PROBLEM TO WORK ON: Each line of the listing should be reproduced exactly.

+++ PROVIDED MATERIAL

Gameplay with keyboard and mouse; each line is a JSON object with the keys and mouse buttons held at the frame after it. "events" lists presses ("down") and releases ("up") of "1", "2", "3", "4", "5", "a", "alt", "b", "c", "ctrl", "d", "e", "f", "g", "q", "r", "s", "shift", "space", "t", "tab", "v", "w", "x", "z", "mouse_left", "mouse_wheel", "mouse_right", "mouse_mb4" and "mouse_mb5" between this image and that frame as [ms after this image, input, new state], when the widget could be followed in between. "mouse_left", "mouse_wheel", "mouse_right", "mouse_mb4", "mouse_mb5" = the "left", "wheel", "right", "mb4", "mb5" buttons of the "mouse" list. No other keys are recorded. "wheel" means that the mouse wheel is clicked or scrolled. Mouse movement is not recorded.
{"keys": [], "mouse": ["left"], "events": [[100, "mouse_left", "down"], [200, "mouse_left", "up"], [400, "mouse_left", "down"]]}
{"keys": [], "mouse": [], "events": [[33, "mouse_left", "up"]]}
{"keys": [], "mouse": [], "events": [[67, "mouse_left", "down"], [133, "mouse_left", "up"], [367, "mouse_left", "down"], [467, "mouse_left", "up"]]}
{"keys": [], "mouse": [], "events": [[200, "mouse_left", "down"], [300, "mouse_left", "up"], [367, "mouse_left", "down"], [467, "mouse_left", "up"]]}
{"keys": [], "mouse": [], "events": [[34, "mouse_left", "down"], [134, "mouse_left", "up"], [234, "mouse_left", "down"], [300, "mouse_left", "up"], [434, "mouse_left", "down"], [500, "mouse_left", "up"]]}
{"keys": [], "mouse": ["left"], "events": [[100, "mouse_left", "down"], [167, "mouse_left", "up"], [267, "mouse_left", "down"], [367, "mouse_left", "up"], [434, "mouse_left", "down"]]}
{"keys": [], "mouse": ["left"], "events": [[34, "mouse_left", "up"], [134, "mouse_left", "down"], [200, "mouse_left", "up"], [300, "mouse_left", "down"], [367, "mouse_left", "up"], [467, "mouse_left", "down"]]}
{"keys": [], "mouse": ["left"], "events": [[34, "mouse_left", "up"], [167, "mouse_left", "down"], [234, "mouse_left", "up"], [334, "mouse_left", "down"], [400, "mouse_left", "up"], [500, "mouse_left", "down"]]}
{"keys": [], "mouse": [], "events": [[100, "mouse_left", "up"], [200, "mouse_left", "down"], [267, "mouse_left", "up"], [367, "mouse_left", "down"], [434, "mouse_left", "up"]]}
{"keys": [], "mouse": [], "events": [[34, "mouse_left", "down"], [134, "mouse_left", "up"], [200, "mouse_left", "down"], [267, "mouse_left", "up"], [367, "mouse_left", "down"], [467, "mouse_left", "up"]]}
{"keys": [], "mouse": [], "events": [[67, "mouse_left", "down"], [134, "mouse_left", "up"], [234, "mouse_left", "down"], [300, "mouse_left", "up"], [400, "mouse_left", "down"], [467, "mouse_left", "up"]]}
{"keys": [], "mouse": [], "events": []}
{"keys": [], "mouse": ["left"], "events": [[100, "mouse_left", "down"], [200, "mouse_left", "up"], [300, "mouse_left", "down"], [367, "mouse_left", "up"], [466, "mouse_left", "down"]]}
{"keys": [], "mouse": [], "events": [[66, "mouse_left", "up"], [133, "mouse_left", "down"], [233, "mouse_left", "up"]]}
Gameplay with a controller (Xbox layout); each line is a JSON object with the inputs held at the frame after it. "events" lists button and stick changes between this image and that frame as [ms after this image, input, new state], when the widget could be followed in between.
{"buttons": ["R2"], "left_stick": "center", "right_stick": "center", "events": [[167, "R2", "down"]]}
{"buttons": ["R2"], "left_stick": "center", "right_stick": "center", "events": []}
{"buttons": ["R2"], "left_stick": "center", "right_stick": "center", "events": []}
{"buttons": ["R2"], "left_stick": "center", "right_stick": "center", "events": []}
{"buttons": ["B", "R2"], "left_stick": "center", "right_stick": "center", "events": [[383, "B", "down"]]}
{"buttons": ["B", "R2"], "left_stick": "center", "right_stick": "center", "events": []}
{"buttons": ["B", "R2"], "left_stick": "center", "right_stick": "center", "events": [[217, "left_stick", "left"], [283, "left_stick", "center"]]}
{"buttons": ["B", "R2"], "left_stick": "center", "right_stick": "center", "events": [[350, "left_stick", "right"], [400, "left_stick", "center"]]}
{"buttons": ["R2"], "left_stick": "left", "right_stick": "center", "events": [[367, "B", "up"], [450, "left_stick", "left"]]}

++++++

EXERCISE SOLUTION:
Gameplay with keyboard and mouse; each line is a JSON object with the keys and mouse buttons held at the frame after it. "events" lists presses ("down") and releases ("up") of "1", "2", "3", "4", "5", "a", "alt", "b", "c", "ctrl", "d", "e", "f", "g", "q", "r", "s", "shift", "space", "t", "tab", "v", "w", "x", "z", "mouse_left", "mouse_wheel", "mouse_right", "mouse_mb4" and "mouse_mb5" between this image and that frame as [ms after this image, input, new state], when the widget could be followed in between. "mouse_left", "mouse_wheel", "mouse_right", "mouse_mb4", "mouse_mb5" = the "left", "wheel", "right", "mb4", "mb5" buttons of the "mouse" list. No other keys are recorded. "wheel" means that the mouse wheel is clicked or scrolled. Mouse movement is not recorded.
{"keys": [], "mouse": ["left"], "events": [[100, "mouse_left", "down"], [200, "mouse_left", "up"], [400, "mouse_left", "down"]]}
{"keys": [], "mouse": [], "events": [[33, "mouse_left", "up"]]}
{"keys": [], "mouse": [], "events": [[67, "mouse_left", "down"], [133, "mouse_left", "up"], [367, "mouse_left", "down"], [467, "mouse_left", "up"]]}
{"keys": [], "mouse": [], "events": [[200, "mouse_left", "down"], [300, "mouse_left", "up"], [367, "mouse_left", "down"], [467, "mouse_left", "up"]]}
{"keys": [], "mouse": [], "events": [[34, "mouse_left", "down"], [134, "mouse_left", "up"], [234, "mouse_left", "down"], [300, "mouse_left", "up"], [434, "mouse_left", "down"], [500, "mouse_left", "up"]]}
{"keys": [], "mouse": ["left"], "events": [[100, "mouse_left", "down"], [167, "mouse_left", "up"], [267, "mouse_left", "down"], [367, "mouse_left", "up"], [434, "mouse_left", "down"]]}
{"keys": [], "mouse": ["left"], "events": [[34, "mouse_left", "up"], [134, "mouse_left", "down"], [200, "mouse_left", "up"], [300, "mouse_left", "down"], [367, "mouse_left", "up"], [467, "mouse_left", "down"]]}
{"keys": [], "mouse": ["left"], "events": [[34, "mouse_left", "up"], [167, "mouse_left", "down"], [234, "mouse_left", "up"], [334, "mouse_left", "down"], [400, "mouse_left", "up"], [500, "mouse_left", "down"]]}
{"keys": [], "mouse": [], "events": [[100, "mouse_left", "up"], [200, "mouse_left", "down"], [267, "mouse_left", "up"], [367, "mouse_left", "down"], [434, "mouse_left", "up"]]}
{"keys": [], "mouse": [], "events": [[34, "mouse_left", "down"], [134, "mouse_left", "up"], [200, "mouse_left", "down"], [267, "mouse_left", "up"], [367, "mouse_left", "down"], [467, "mouse_left", "up"]]}
{"keys": [], "mouse": [], "events": [[67, "mouse_left", "down"], [134, "mouse_left", "up"], [234, "mouse_left", "down"], [300, "mouse_left", "up"], [400, "mouse_left", "down"], [467, "mouse_left", "up"]]}
{"keys": [], "mouse": [], "events": []}
{"keys": [], "mouse": ["left"], "events": [[100, "mouse_left", "down"], [200, "mouse_left", "up"], [300, "mouse_left", "down"], [367, "mouse_left", "up"], [466, "mouse_left", "down"]]}
{"keys": [], "mouse": [], "events": [[66, "mouse_left", "up"], [133, "mouse_left", "down"], [233, "mouse_left", "up"]]}
Gameplay with a controller (Xbox layout); each line is a JSON object with the inputs held at the frame after it. "events" lists button and stick changes between this image and that frame as [ms after this image, input, new state], when the widget could be followed in between.
{"buttons": ["R2"], "left_stick": "center", "right_stick": "center", "events": [[167, "R2", "down"]]}
{"buttons": ["R2"], "left_stick": "center", "right_stick": "center", "events": []}
{"buttons": ["R2"], "left_stick": "center", "right_stick": "center", "events": []}
{"buttons": ["R2"], "left_stick": "center", "right_stick": "center", "events": []}
{"buttons": ["B", "R2"], "left_stick": "center", "right_stick": "center", "events": [[383, "B", "down"]]}
{"buttons": ["B", "R2"], "left_stick": "center", "right_stick": "center", "events": []}
{"buttons": ["B", "R2"], "left_stick": "center", "right_stick": "center", "events": [[217, "left_stick", "left"], [283, "left_stick", "center"]]}
{"buttons": ["B", "R2"], "left_stick": "center", "right_stick": "center", "events": [[350, "left_stick", "right"], [400, "left_stick", "center"]]}
{"buttons": ["R2"], "left_stick": "left", "right_stick": "center", "events": [[367, "B", "up"], [450, "left_stick", "left"]]}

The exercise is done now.